Every line from the start of the entries up to and including the one bearing "RELATED POSTS" must be printed verbatim, without the pictures.

* * * * * * *

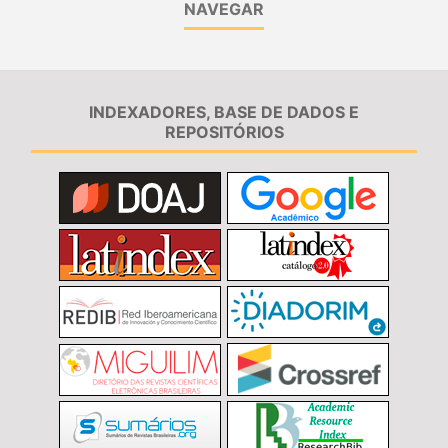
NAVEGAR
INDEXADORES, BASE DE DADOS E
REPOSITÓRIOS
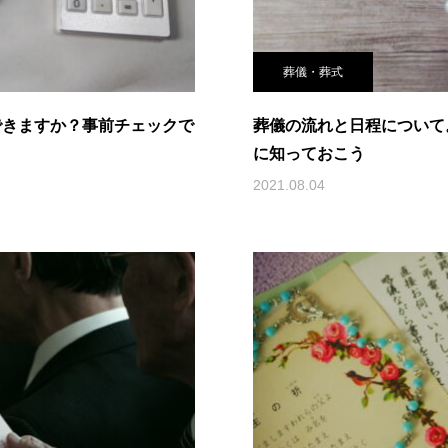
葬儀・葬式
できますか？事前チェックで
葬儀の流れと日程について
に知っておこう
2021.08.04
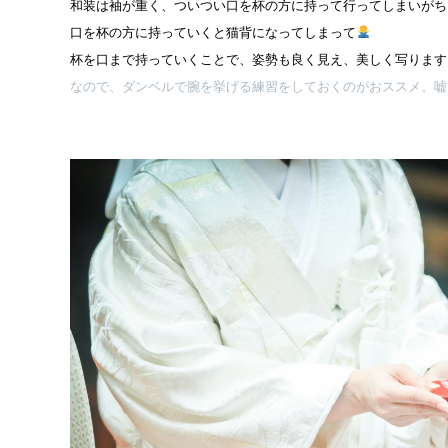
和装は袖が重く、ついつい口を杯の方に持って行ってしまいがち
口を杯の方に持っていくと猫背になってしまって
杯を口まで持っていくことで、姿勢も良く見え、美しく写ります
なので、ダンベルで腕を挙げる練習をしておくのがおススメ。嘘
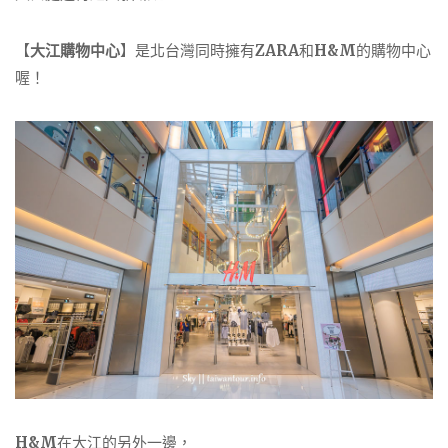
【
大江購物中心
】是北台灣同時擁有
ZARA
和
H&M
的購物中心
喔！
H&M
在大江的另外一邊，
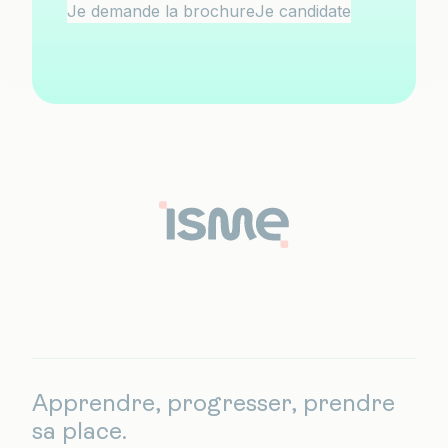
Je demande la brochure
Je candidate
Apprendre, progresser, prendre
sa place.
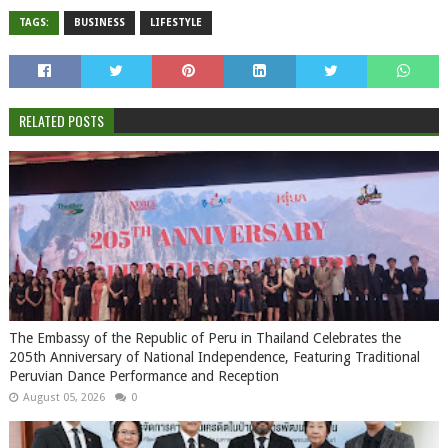
TAGS:
BUSINESS
LIFESTYLE
RELATED POSTS
The Embassy of the Republic of Peru in Thailand Celebrates the
205th Anniversary of National Independence, Featuring Traditional
Peruvian Dance Performance and Reception
August 05, 2026
0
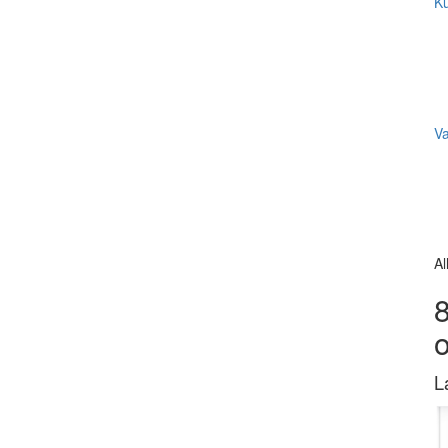
Ku
V
Al
8
L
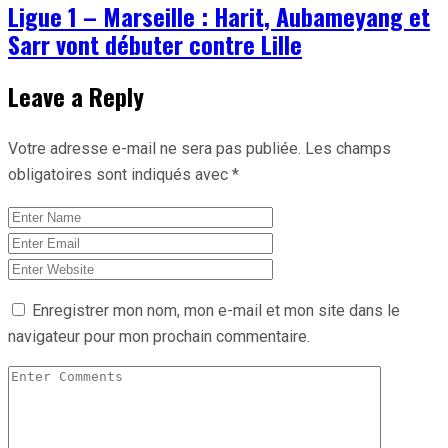
Ligue 1 – Marseille : Harit, Aubameyang et
Sarr vont débuter contre Lille
Leave a Reply
Votre adresse e-mail ne sera pas publiée.
Les champs
obligatoires sont indiqués avec
*
Enregistrer mon nom, mon e-mail et mon site dans le
navigateur pour mon prochain commentaire.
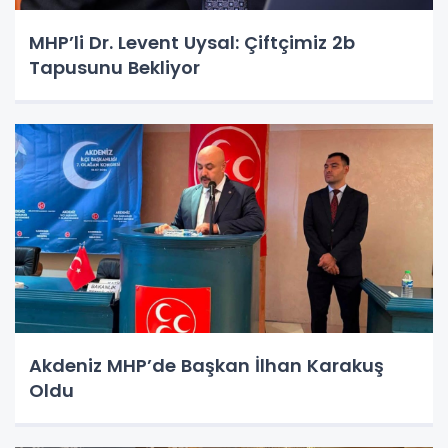
MHP’li Dr. Levent Uysal: Çiftçimiz 2b
Tapusunu Bekliyor
Akdeniz MHP’de Başkan İlhan Karakuş
Oldu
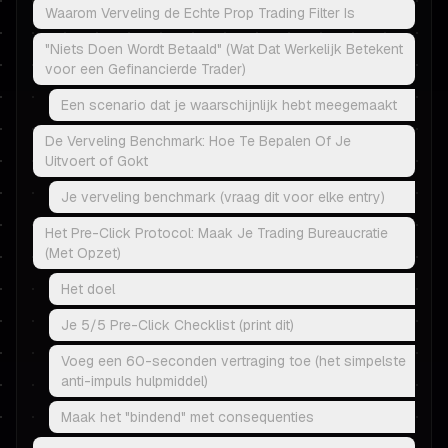
Waarom Verveling de Echte Prop Trading Filter Is
"Niets Doen Wordt Betaald" (Wat Dat Werkelijk Betekent
voor een Gefinancierde Trader)
Een scenario dat je waarschijnlijk hebt meegemaakt
De Verveling Benchmark: Hoe Te Bepalen Of Je
Uitvoert of Gokt
Je verveling benchmark (vraag dit voor elke entry)
Het Pre-Click Protocol: Maak Je Trading Bureaucratie
(Met Opzet)
Het doel
Je 5/5 Pre-Click Checklist (print dit)
Voeg een 60-seconden vertraging toe (het simpelste
anti-impuls hulpmiddel)
Maak het "bindend" met consequenties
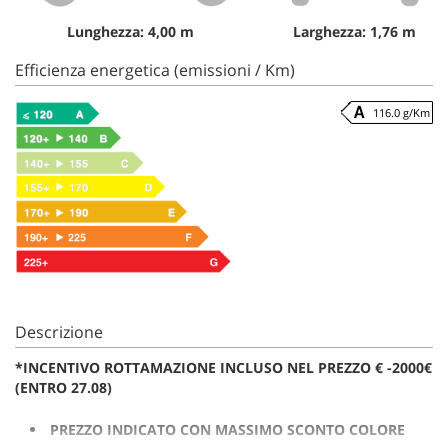
Lunghezza: 4,00 m
Larghezza: 1,76 m
Efficienza energetica (emissioni / Km)
116.0 g/Km
Descrizione
*INCENTIVO ROTTAMAZIONE INCLUSO NEL PREZZO € -2000€
(ENTRO 27.08)
PREZZO INDICATO CON MASSIMO SCONTO COLORE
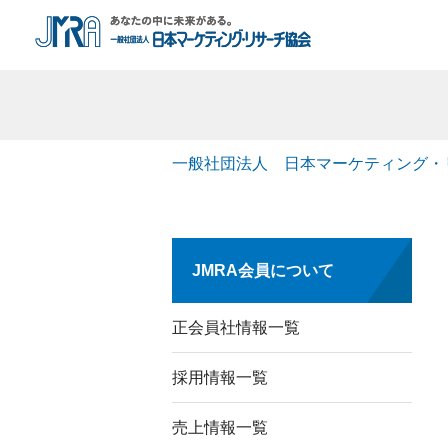
一般社団法人 日本マーケティング・
JMRA会員について
正会員社情報一覧
採用情報一覧
売上情報一覧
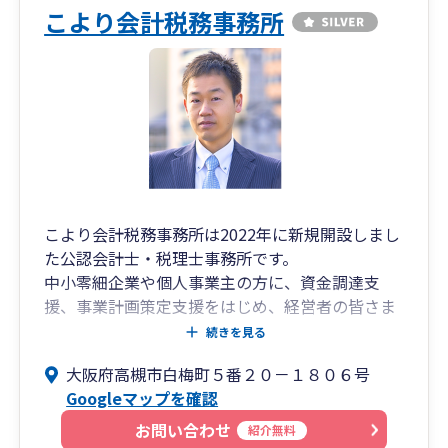
こより会計税務事務所
こより会計税務事務所は2022年に新規開設しまし
た公認会計士・税理士事務所です。
中小零細企業や個人事業主の方に、資金調達支
援、事業計画策定支援をはじめ、経営者の皆さま
が本業に注力していただけるように、事業活動に
続きを見る
伴い生じる幅広いバックオフィス業務のサポート
大阪府高槻市白梅町５番２０－１８０６号
が可能です。
Googleマップを確認
特に金融機関に対する知見は豊富にあり、資金調
達関連の支援を強力にバックアップします。また
お問い合わせ
紹介無料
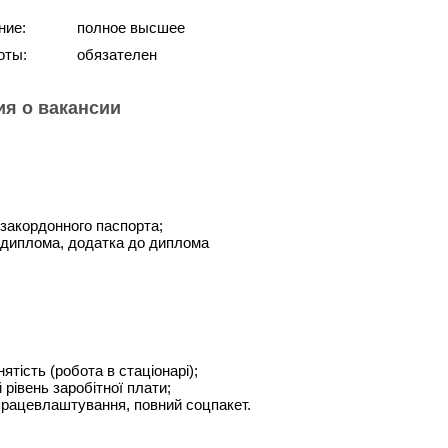
ние:
полное высшее
оты:
обязателен
я о вакансии
 закордонного паспорта;
 диплома, додатка до диплома
ятість (робота в стаціонарі);
 рівень заробітної плати;
працевлаштування, повний соцпакет.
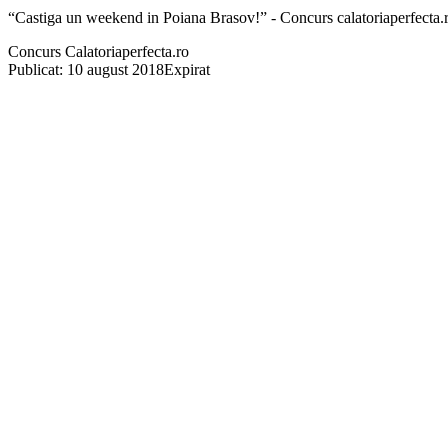
“Castiga un weekend in Poiana Brasov!” - Concurs calatoriaperfecta.
Concurs Calatoriaperfecta.ro
Publicat: 10 august 2018
Expirat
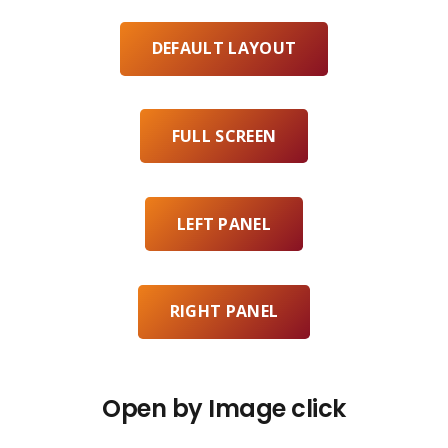
DEFAULT LAYOUT
FULL SCREEN
LEFT PANEL
RIGHT PANEL
Open by Image click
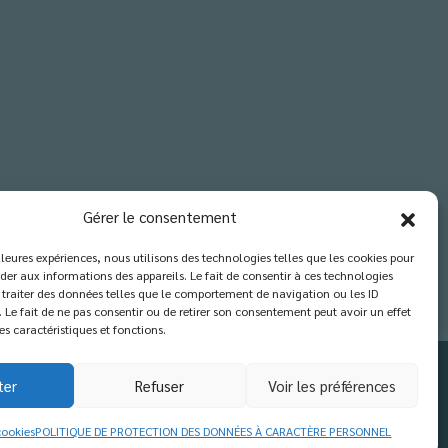
Gérer le consentement
illeures expériences, nous utilisons des technologies telles que les cookies pour
der aux informations des appareils. Le fait de consentir à ces technologies
traiter des données telles que le comportement de navigation ou les ID
. Le fait de ne pas consentir ou de retirer son consentement peut avoir un effet
es caractéristiques et fonctions.
ter
Refuser
Voir les préférences
cookies
POLITIQUE DE PROTECTION DES DONNÉES À CARACTÈRE PERSONNEL
X
Fermer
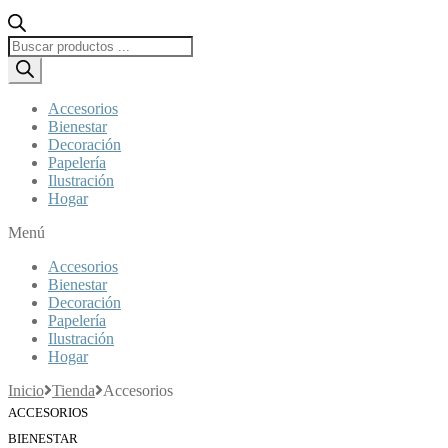
Búsqueda
de
productos
Accesorios
Bienestar
Decoración
Papelería
Ilustración
Hogar
Menú
Accesorios
Bienestar
Decoración
Papelería
Ilustración
Hogar
Inicio
Tienda
Accesorios
ACCESORIOS
BIENESTAR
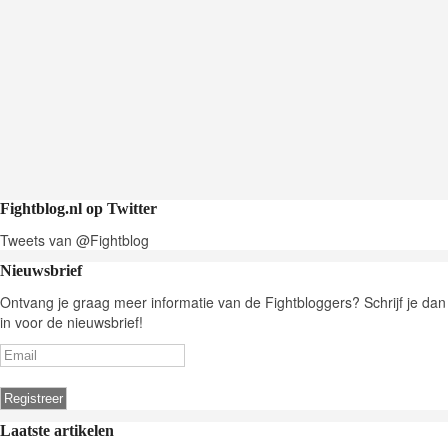
Fightblog.nl op Twitter
Tweets van @Fightblog
Nieuwsbrief
Ontvang je graag meer informatie van de Fightbloggers? Schrijf je dan
in voor de nieuwsbrief!
Laatste artikelen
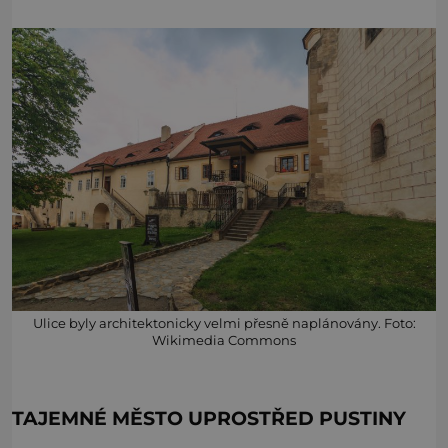
Ulice byly architektonicky velmi přesně naplánovány. Foto:
Wikimedia Commons
TAJEMNÉ MĚSTO UPROSTŘED PUSTINY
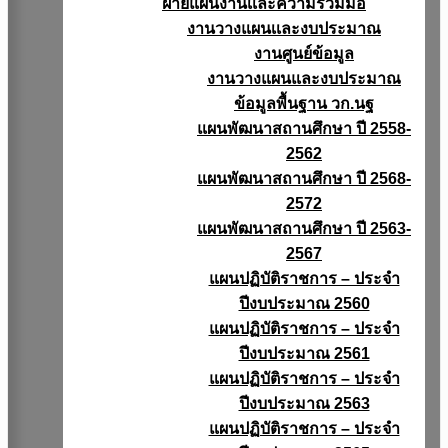
ฝ่ายแผนงานเเละความร่วมมือ
งานวางแผนเเละงบประมาณ
งานศูนย์ข้อมูล
งานวางแผนและงบประมาณ
ข้อมูลพื้นฐาน วก.นฐ
แผนพัฒนาสถานศึกษา ปี 2558-
2562
แผนพัฒนาสถานศึกษา ปี 2568-
2572
แผนพัฒนาสถานศึกษา ปี 2563-
2567
แผนปฏิบัติราชการ – ประจำ
ปีงบประมาณ 2560
แผนปฏิบัติราชการ – ประจำ
ปีงบประมาณ 2561
แผนปฏิบัติราชการ – ประจำ
ปีงบประมาณ 2563
แผนปฏิบัติราชการ – ประจำ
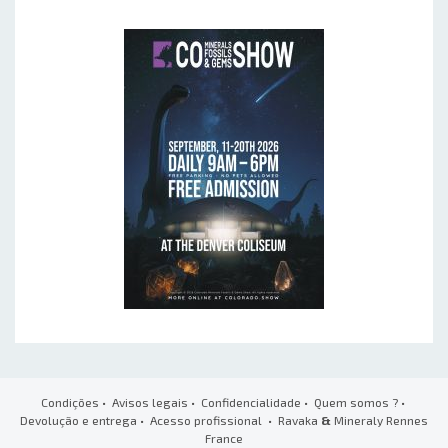
Condições
•
Avisos legais
•
Confidencialidade
•
Quem somos ?
•
Devolução e entrega
•
Acesso profissional
• Ravaka
&
Mineraly Rennes
France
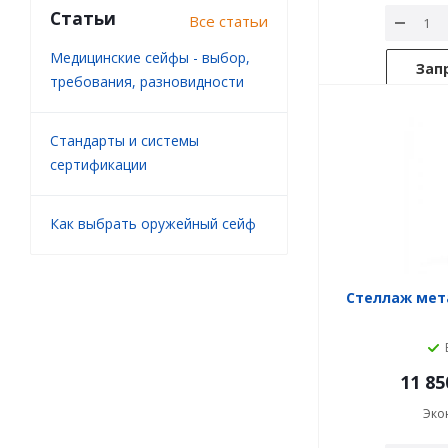
Статьи
Все статьи
Медицинские сейфы - выбор,
Зап
требования, разновидности
Стандарты и системы
сертификации
Как выбрать оружейный сейф
Стеллаж мета
11 85
Эко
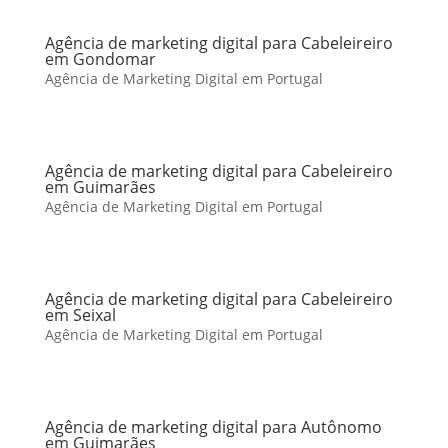
Agência de marketing digital para Cabeleireiro
em Gondomar
Agência de Marketing Digital em Portugal
Agência de marketing digital para Cabeleireiro
em Guimarães
Agência de Marketing Digital em Portugal
Agência de marketing digital para Cabeleireiro
em Seixal
Agência de Marketing Digital em Portugal
Agência de marketing digital para Autônomo
em Guimarães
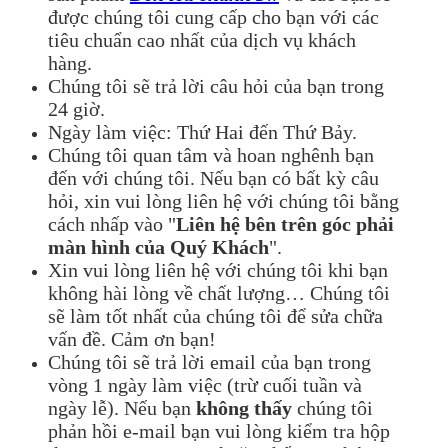
được chúng tôi cung cấp cho bạn với các
tiêu chuẩn cao nhất của dịch vụ khách
hàng.
Chúng tôi sẽ trả lời câu hỏi của bạn trong
24 giờ.
Ngày làm việc: Thứ Hai đến Thứ Bảy.
Chúng tôi quan tâm và hoan nghênh bạn
đến với chúng tôi. Nếu bạn có bất kỳ câu
hỏi, xin vui lòng liên hệ với chúng tôi bằng
cách nhấp vào "
Liên hệ bên trên góc phải
màn hình của Quý Khách
".
Xin vui lòng liên hệ với chúng tôi khi bạn
không hài lòng về chất lượng… Chúng tôi
sẽ làm tốt nhất của chúng tôi để sửa chữa
vấn đề. Cảm ơn bạn!
Chúng tôi sẽ trả lời email của bạn trong
vòng 1 ngày làm việc (trừ cuối tuần và
ngày lễ). Nếu bạn
không thấy
chúng tôi
phản hồi e-mail bạn vui lòng kiểm tra hộp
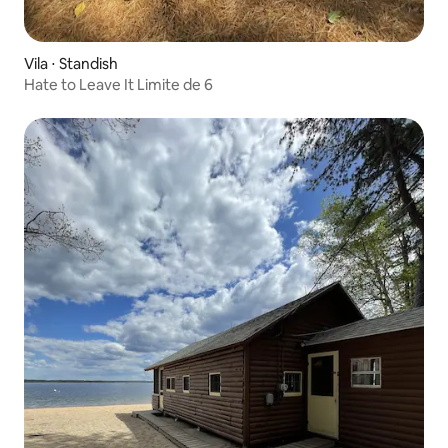
Vila ⋅ Standish
Hate to Leave It Limite de 6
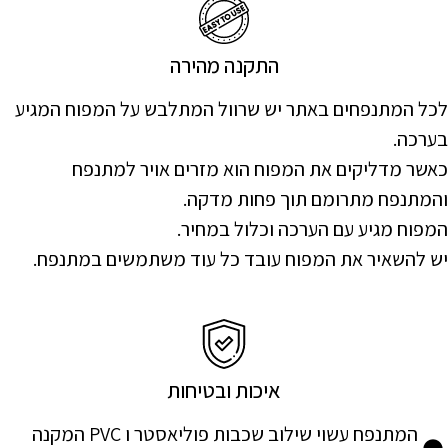
התקנה מהירה
לכל המתנפחים באתר יש שרוול המתלבש על המפוח המגיע
בערכה.
כאשר מדליקים את המפוח הוא מזרים אויר למתנפח
והמתנפח מתרומם תוך פחות מדקה.
המפוח מגיע עם הערכה וכלול במחיר.
יש להשאיר את המפוח עובד כל עוד משתמשים במתנפח.
איכות ובטיחות
המתנפח עשוי שילוב שכבות פוליאסטר ו PVC המקנה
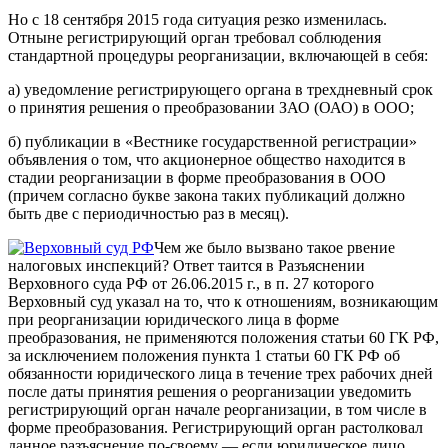
Но с 18 сентября 2015 года ситуация резко изменилась.
Отныне регистрирующий орган требовал соблюдения
стандартной процедуры реорганизации, включающей в себя:
а) уведомление регистрирующего органа в трехдневный срок
о принятия решения о преобразовании ЗАО (ОАО) в ООО;
б) публикации в «Вестнике государственной регистрации»
объявления о том, что акционерное общество находится в
стадии реорганизации в форме преобразования в ООО
(причем согласно букве закона таких публикаций должно
быть две с периодичностью раз в месяц).
Чем же было вызвано такое рвение
налоговых инспекций? Ответ таится в Разъяснении
Верховного суда РФ от 26.06.2015 г., в п. 27 которого
Верховный суд указал на то, что к отношениям, возникающим
при реорганизации юридического лица в форме
преобразования, не применяются положения статьи 60 ГК РФ,
за исключением положения пункта 1 статьи 60 ГК РФ об
обязанности юридического лица в течение трех рабочих дней
после даты принятия решения о реорганизации уведомить
регистрирующий орган начале реорганизации, в том числе в
форме преобразования. Регистрирующий орган растолковал
данное разъяснение по-своему — если юридическое лицо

* * * * * * *

> [Written response]
NAVEGAR
INDEXADORES, BASE DE DADOS E
REPOSITÓRIOS
葬儀・葬式
できますか？事前チェックで
葬儀の流れと日程について
に知っておこう
2021.08.04
和装は袖が重く、ついつい口を杯の方に持って行ってしまいがち
口を杯の方に持っていくと猫背になってしまって
杯を口まで持っていくことで、姿勢も良く見え、美しく写ります
なので、ダンベルで腕を挙げる練習をしておくのがおススメ。嘘
【
大江購物中心
】是北台灣同時擁有
ZARA
和
H&M
的購物中心
喔！
H&M
在大江的另外一邊，
Je demande la brochure
Je candidate
Apprendre, progresser, prendre
sa place.
TAGS:
BUSINESS
LIFESTYLE
RELATED POSTS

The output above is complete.